Task objective: All of the data goes into your copy exactly as written. Images do not.

Human pose keypoint data
★ ★ ★ ★ ★
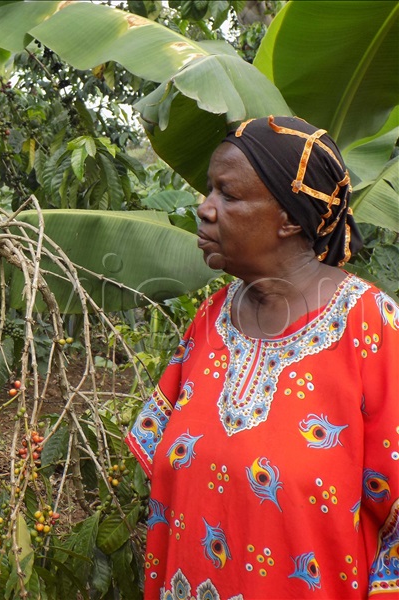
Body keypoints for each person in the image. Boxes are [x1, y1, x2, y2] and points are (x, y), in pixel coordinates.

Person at [125, 115, 398, 599]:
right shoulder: (211, 318)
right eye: (209, 190)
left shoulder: (372, 327)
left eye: (228, 195)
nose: (204, 209)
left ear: (289, 217)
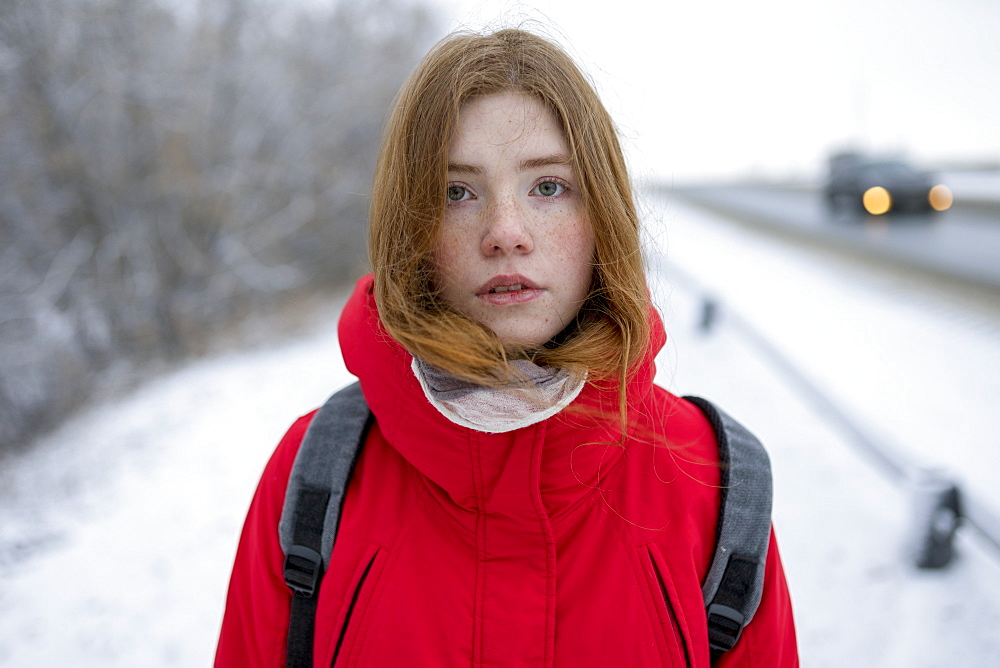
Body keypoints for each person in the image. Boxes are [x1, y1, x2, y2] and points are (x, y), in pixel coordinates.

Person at [215, 28, 798, 667]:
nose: (505, 234)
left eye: (547, 187)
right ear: (411, 226)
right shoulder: (315, 478)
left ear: (603, 212)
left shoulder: (710, 482)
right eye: (455, 192)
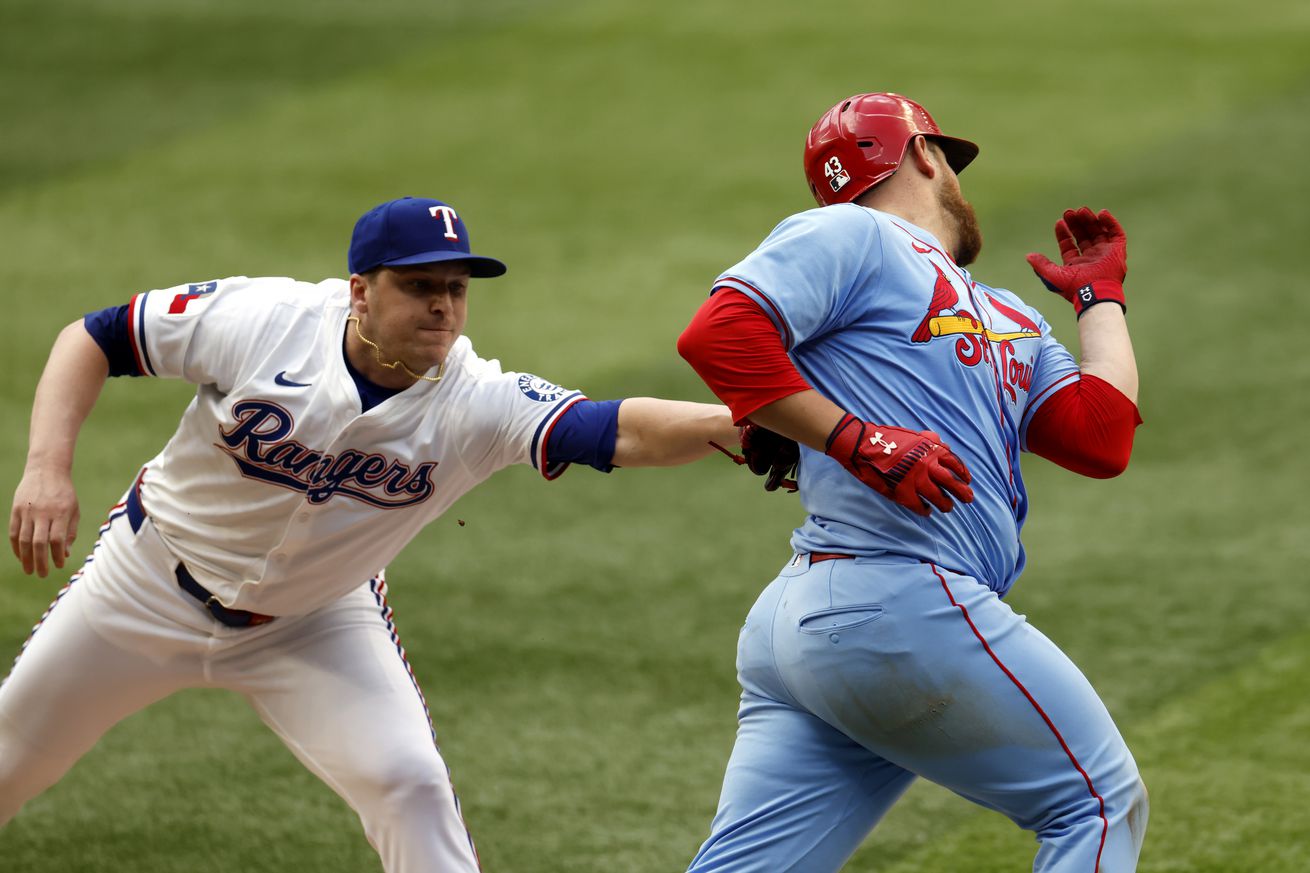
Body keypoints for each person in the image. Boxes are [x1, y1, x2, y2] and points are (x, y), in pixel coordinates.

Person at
★ ★ ★ ★ ★
Result:
Body keypoints for each person in the image. Boxes are [x1, y1, x2, y2] and points are (x, y), in pixel coordinates.

Person at [125, 115, 398, 599]:
right shoulder: (211, 318)
right eye: (209, 190)
left shoulder: (372, 327)
left eye: (228, 195)
nose: (204, 209)
left ear: (289, 217)
Body keypoints for each person in the image. Boxes are [x1, y1, x2, y2] and points are (x, y), in pixel coordinates.

Person at [215, 28, 798, 667]:
nose: (505, 234)
left eye: (547, 187)
right ear: (411, 226)
right shoulder: (315, 478)
left ear: (603, 212)
left shoulder: (710, 482)
right eye: (455, 192)
Body keypoints for each person in the image. Boxes are [x1, y1, x2, y2] and points are (x, y), in pixel coordinates.

Person at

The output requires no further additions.